It’s always the same
Death March (Czechowice-Bielsko, January 1945), 1945, Jan Hartman

It’s always the same

While studying history in school, I always wondered, how stupid was the whole world that it took them direct poke from Germany to consider what it was doing to Jews as a genocide and “save” them. I always wondered, why was it that in the freedom struggle of India, why it took so much time for Indians or Africans to gather courage and call out wrong as wrong. Why was it that when Dusshasan was undressing Draupadi in a huge court, nobody, not even widely proclaimed legends of the time came forward to question it, let alone stop it?

The perpetrators of violence are always powerful, the victims helpless and the bystanders hide behind the reasoning of confusion.
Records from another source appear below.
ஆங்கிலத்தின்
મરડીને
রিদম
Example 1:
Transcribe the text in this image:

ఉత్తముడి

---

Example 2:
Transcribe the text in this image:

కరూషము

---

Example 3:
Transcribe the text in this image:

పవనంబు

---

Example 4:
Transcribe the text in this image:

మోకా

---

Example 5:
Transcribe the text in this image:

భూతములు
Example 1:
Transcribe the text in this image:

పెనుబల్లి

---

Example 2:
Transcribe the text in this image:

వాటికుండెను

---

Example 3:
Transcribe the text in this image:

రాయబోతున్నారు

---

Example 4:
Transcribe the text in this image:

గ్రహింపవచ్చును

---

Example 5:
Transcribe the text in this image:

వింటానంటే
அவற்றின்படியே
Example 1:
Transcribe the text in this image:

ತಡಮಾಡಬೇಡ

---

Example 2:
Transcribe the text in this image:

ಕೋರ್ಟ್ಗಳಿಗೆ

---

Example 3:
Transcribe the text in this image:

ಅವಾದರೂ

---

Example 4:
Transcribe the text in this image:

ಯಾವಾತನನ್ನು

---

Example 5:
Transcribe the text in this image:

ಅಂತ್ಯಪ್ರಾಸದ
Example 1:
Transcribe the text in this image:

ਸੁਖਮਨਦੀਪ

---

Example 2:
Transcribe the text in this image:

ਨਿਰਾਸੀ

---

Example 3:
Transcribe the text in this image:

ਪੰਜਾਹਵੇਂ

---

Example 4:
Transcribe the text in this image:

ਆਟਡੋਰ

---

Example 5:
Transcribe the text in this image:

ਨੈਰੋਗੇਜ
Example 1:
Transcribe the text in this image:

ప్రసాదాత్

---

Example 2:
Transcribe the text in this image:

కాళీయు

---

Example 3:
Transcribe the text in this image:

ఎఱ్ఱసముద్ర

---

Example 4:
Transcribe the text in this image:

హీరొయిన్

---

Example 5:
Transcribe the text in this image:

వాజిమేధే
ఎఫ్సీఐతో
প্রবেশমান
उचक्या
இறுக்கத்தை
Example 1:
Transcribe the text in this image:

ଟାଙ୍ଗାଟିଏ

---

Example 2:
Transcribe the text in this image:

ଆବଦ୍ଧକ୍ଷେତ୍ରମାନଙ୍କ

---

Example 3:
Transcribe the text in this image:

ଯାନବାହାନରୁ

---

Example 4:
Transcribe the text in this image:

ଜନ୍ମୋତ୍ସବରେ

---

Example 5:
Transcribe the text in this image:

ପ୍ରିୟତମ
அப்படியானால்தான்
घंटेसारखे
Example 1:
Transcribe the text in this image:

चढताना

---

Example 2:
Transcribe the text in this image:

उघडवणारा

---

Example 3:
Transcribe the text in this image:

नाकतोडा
Ever looked at a home of domestic violence carefully enough? Is it not the same there too? But there’s also always a war of narrative going on simultaneously.
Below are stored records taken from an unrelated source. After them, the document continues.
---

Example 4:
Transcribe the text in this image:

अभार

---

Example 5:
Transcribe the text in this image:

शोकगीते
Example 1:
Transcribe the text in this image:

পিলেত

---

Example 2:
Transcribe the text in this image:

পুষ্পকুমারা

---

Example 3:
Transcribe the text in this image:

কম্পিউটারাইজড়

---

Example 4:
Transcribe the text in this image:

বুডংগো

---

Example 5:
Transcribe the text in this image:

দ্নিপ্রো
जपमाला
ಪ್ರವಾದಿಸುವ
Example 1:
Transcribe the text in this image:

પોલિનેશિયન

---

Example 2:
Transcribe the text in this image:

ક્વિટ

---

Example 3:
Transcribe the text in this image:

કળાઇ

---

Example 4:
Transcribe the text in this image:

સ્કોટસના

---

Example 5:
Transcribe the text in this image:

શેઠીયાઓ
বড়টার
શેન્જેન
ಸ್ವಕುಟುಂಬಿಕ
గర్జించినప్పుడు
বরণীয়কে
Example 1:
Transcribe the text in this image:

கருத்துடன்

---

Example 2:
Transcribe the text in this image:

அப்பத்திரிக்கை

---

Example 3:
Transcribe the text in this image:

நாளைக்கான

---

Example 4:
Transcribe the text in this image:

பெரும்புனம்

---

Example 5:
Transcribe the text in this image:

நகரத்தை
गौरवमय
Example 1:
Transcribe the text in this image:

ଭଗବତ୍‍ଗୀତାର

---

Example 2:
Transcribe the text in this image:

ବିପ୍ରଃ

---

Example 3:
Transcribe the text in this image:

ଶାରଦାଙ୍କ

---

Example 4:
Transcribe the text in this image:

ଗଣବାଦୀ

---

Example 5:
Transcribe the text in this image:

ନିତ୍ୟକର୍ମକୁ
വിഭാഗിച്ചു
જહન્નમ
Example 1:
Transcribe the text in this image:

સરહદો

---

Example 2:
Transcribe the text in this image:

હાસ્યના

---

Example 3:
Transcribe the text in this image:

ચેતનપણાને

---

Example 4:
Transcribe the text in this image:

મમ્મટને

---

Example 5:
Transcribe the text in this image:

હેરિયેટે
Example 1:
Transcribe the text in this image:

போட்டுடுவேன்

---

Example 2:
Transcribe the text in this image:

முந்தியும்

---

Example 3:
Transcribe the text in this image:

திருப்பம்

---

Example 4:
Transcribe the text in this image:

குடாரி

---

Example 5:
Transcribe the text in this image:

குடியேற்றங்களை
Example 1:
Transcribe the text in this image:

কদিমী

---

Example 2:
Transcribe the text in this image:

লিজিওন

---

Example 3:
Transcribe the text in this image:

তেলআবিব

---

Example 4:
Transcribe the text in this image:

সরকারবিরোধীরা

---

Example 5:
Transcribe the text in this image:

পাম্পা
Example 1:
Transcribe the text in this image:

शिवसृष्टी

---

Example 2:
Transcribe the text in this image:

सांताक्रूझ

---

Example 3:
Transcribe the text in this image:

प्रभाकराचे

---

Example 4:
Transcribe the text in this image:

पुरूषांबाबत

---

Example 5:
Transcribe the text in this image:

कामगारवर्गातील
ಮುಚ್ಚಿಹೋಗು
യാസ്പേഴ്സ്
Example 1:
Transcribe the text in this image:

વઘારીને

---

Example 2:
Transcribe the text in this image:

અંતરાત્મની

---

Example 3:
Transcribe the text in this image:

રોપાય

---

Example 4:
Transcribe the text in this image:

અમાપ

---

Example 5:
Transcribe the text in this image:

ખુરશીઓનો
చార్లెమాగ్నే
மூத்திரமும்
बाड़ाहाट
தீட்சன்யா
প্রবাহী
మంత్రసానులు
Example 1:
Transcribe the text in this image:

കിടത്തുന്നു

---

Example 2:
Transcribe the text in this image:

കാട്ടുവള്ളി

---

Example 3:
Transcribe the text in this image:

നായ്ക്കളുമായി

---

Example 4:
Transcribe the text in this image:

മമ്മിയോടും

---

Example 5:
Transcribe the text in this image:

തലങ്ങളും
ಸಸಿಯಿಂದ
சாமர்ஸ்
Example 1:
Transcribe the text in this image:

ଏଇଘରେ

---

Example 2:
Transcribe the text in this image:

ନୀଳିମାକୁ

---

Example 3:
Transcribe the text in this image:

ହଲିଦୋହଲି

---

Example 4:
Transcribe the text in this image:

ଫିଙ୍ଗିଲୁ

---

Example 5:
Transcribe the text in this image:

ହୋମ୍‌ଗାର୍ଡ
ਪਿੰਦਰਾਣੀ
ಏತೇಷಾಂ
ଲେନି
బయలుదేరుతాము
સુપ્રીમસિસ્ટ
A river flows stained red – people stand in horror and aghast. When they try to investigate where the colour red comes from, some would say they’ve come from the origin of the river and that it’s stained because some cosmos or bixa orllena fell into it and some would say they’ve witnessed a whole town was slaughtered and thrown into the river. You’d think looking at decapitated arms or legs surfacing you’d be sure of what has happened, but either you’ll receive a blindfold, a gag or shown remnants of some flower flowing in the blood-stained river.

Why are we shocked that nobody is saying anything outright? It is like you haven’t seen people shut their doors and windows on listening to the cries of a woman being beaten up at her home; it’s like you didn’t see the whole world keep mum when Kashmiri pandits were incinerated and outed from their homes; when Hitler kept making soaps of jews’ skins, because they were ‘not sure’, because the woman could be at fault, or because the perpetrators were too crazy and it was risky. But aren’t all perpetrators crazy? 

The saviours come, after several votings, informal panchayats, and vetoes, in their own precious time, when the destruction has happened, and as and when they are safest to extract maximum benefits. Until then, the bystanders debate, perpetrators continue the massacre, and the victims know the reality that this cannot be heaven, for it is the worst hell.